The 2012 Art of Science theme of “cross-pollination” between the academic and local communities of Illinois lives on!

Neotropical pollen productivity and environmental change

STRI pollen traps
Co-author Enrique Moreno sets out aerial pollen traps on a canopy crane in Panama.

Derek’s paper – Variability within the 10-Year Pollen Rain of a Seasonal Neotropical Forest and Its Implications for Paleoenvironmental and Phenological Research – based on his MS research –  is now out in virtual print in PLoS ONE (Jan 8, 2013). Co-authored with STRI collaborator, J. Enrique Moreno, this works captures the year-to-year variation in the pollen output of one site in Barro Colorado Island (BCI). This analysis uses 10 years of the two decades of aerial pollen samples Enrique has collect from two Panamanian forests: BCI and Parque National San Lorenzo.

The paper was featured in the STRI Newsletter.

Congratulations, Derek and Enrique!

2012 Wrap-Up

Last year was a very productive one for the lab – with four papers in print and two in press by late December. We had seventeen accepted abstracts, posters, and talks at national and international meetings, which meant that we were traveling the world for most of the year – from Boulder to Woods Hole to Portland to Charlotte to Vienna to Tokyo to Dublin. These abstracts included talks by collaborators: David Tcheng, Washington Mio, and Carlos Jaramillo; as well as talks by the core lab: Luke, Derek (his first!), and Surangi. The lab organized two sessions: Advancing High-Resolution, High-Throughput Research in Paleoecology at IOPC/IPC in Tokyo and The Future of Quantitative Paleontology: Biometry, Computer Vision & Machine Learning at GSA in Charlotte. Many of the other talks were invited – so we are glad to see that there’s growing interest in what we do!

Surangi was invited to participate in the Palaeo50 workshop at Oxford University; she co-chaired the “Approaches” section. She also gave two invited departmental seminars, one close to home at Illinois State University and one at Utrecht University, Netherlands. She and David were also invited speakers at a Department of Homeland Security meeting on pollen forensics – a first for the lab!

Three new PhD students started in 2012. Two were not so new – Derek completed his MS in PEEC in December 2011 and Cassie had been an undergraduate researcher in the lab since August 2009. The newest graduate student, Aleja, completed her MS with Mark Bush at FIT and spent a year working with Carlos Jaramillo at the Center for Tropical Paleoecology and Archaeology at the Smithsonian Tropical Research Institute.

Two lab members moved on in 2012. Stefan completed his MS in Plant Biology in May and Luke started a tenure-track position as Lecturer at Plymouth University, UK in October.

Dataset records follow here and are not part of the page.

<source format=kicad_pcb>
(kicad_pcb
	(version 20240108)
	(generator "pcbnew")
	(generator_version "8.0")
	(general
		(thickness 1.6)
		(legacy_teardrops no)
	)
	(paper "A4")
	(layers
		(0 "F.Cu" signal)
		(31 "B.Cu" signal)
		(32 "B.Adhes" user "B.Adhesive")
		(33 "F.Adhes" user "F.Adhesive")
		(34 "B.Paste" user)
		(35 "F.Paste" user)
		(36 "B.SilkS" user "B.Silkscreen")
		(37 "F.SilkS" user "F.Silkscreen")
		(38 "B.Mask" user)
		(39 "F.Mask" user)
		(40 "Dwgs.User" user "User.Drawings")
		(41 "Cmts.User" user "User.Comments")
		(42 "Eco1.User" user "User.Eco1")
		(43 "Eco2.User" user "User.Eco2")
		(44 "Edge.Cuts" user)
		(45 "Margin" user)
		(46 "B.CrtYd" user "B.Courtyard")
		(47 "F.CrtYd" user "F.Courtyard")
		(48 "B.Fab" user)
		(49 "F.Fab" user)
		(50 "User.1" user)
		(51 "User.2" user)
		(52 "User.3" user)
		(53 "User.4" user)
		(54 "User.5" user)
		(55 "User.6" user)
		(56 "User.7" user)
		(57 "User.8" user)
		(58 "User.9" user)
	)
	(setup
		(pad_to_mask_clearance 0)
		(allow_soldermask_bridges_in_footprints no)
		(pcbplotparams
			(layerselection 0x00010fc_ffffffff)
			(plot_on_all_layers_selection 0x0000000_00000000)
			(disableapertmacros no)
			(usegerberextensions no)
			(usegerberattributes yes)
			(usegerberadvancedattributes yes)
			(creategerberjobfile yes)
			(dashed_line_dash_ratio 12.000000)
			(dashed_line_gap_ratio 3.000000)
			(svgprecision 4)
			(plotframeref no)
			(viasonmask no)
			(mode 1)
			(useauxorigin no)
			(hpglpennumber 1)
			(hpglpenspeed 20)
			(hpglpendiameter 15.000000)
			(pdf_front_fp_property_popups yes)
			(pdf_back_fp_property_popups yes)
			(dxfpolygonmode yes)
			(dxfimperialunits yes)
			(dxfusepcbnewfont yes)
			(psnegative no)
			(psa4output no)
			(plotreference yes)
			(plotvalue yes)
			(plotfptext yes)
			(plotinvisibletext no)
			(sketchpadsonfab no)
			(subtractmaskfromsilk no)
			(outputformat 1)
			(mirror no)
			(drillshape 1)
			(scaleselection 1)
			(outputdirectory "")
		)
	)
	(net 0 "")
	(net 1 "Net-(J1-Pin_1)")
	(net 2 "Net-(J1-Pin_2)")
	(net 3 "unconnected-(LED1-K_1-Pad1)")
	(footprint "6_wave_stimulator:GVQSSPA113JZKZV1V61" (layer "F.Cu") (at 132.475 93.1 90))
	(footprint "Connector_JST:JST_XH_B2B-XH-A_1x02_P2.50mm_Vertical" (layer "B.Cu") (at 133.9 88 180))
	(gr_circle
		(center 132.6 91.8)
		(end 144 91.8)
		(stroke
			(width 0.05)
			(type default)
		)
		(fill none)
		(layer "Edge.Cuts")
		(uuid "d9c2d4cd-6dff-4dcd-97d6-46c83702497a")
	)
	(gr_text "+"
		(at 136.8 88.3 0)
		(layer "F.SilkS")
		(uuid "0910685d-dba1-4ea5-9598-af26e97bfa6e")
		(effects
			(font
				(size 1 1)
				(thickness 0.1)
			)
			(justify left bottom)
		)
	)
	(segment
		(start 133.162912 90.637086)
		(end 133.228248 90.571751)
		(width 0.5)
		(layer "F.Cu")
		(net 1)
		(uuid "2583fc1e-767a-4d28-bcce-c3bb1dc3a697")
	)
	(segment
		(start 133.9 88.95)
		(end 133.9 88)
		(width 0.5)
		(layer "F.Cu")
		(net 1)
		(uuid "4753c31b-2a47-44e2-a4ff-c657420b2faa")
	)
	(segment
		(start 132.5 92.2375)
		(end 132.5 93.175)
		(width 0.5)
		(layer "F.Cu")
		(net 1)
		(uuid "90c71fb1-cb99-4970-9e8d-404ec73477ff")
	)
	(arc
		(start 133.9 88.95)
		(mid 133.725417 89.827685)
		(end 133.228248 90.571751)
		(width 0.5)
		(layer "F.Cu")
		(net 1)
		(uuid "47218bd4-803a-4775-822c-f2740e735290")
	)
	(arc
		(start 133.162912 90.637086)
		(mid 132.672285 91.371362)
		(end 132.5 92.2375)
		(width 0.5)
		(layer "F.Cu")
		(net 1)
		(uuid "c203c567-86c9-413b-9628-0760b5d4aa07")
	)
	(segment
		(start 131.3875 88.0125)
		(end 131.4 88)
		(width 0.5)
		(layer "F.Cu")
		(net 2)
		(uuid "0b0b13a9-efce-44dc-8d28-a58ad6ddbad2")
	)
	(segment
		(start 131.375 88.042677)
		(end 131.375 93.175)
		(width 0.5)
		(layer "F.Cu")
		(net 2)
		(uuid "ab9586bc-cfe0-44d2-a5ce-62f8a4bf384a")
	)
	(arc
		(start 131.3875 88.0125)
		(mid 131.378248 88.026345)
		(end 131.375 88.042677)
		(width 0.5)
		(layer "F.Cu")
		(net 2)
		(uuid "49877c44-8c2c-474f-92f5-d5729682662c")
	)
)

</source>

Finally, 2012 also saw the start of our second NSF grant – this one from Macrosystems Biology, on the Automated Analysis of the Reproductive Response of Two Panamanian Forests to ENSO Climate Variation – A Machine Learning Pilot Study. With this project, we hope to expand our previous work on the automated identification of black and white spruce to a significantly larger and more complex data set.

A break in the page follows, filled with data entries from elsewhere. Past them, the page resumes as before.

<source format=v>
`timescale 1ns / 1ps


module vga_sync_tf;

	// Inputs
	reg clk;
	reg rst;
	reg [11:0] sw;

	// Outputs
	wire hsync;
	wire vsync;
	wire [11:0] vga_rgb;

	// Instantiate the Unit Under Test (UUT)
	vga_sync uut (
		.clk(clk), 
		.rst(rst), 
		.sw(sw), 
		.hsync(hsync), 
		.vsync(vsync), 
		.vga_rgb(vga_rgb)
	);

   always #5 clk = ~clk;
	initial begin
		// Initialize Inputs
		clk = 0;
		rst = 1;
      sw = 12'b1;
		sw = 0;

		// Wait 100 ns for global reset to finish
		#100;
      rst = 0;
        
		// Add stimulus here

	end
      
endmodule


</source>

Thanks to everyone for all their hard work and effort last year. Here’s to another great year!

New year, new website!

Welcome to the new website for our lab group!

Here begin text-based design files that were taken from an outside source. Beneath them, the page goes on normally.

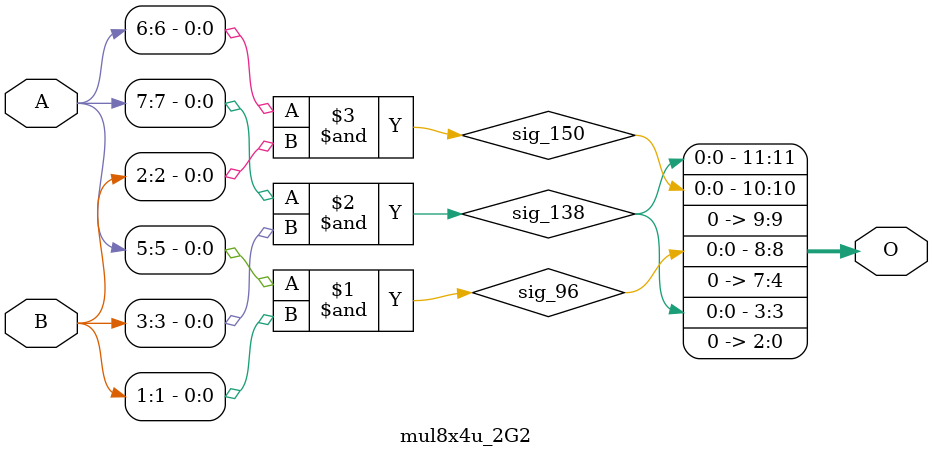
<source format=v>
/***
* This code is a part of EvoApproxLib library (ehw.fit.vutbr.cz/approxlib) distributed under The MIT License.
* When used, please cite the following article(s): V. Mrazek, L. Sekanina, Z. Vasicek "Libraries of Approximate Circuits: Automated Design and Application in CNN Accelerators" IEEE Journal on Emerging and Selected Topics in Circuits and Systems, Vol 10, No 4, 2020 
* This file contains a circuit from a sub-set of pareto optimal circuits with respect to the pwr and mae parameters
***/
// MAE% = 7.95 %
// MAE = 326 
// WCE% = 27.91 %
// WCE = 1143 
// WCRE% = 300.00 %
// EP% = 93.36 %
// MRE% = 62.04 %
// MSE = 184297 
// PDK45_PWR = 0.00089 mW
// PDK45_AREA = 7.0 um2
// PDK45_DELAY = 0.04 ns

module mul8x4u_2G2 (
    A,
    B,
    O
);

input [7:0] A;
input [3:0] B;
output [11:0] O;

wire sig_96,sig_138,sig_150;

assign sig_96 = A[5] & B[1];
assign sig_138 = A[7] & B[3];
assign sig_150 = A[6] & B[2];

assign O[11] = sig_138;
assign O[10] = sig_150;
assign O[9] = 1'b0;
assign O[8] = sig_96;
assign O[7] = 1'b0;
assign O[6] = 1'b0;
assign O[5] = 1'b0;
assign O[4] = 1'b0;
assign O[3] = sig_138;
assign O[2] = 1'b0;
assign O[1] = 1'b0;
assign O[0] = 1'b0;

endmodule



</source>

It’s been several years since we updated our original website. We have been busy with many new projects, and sadly, found our old website just a little too cumbersome to keep up to date. We have now migrated to the shiny new space provided by publish.illinois.edu and adopted WordPress. We hope that this will help us keep you (friends, collaborators, prospective students and the curious public) better informed on what is going on behind the doors of Morrill 139!

Not everything is quite yet finished, but our hope is that over the course of the next year, this website will become the go-to space to hear the latest on our research.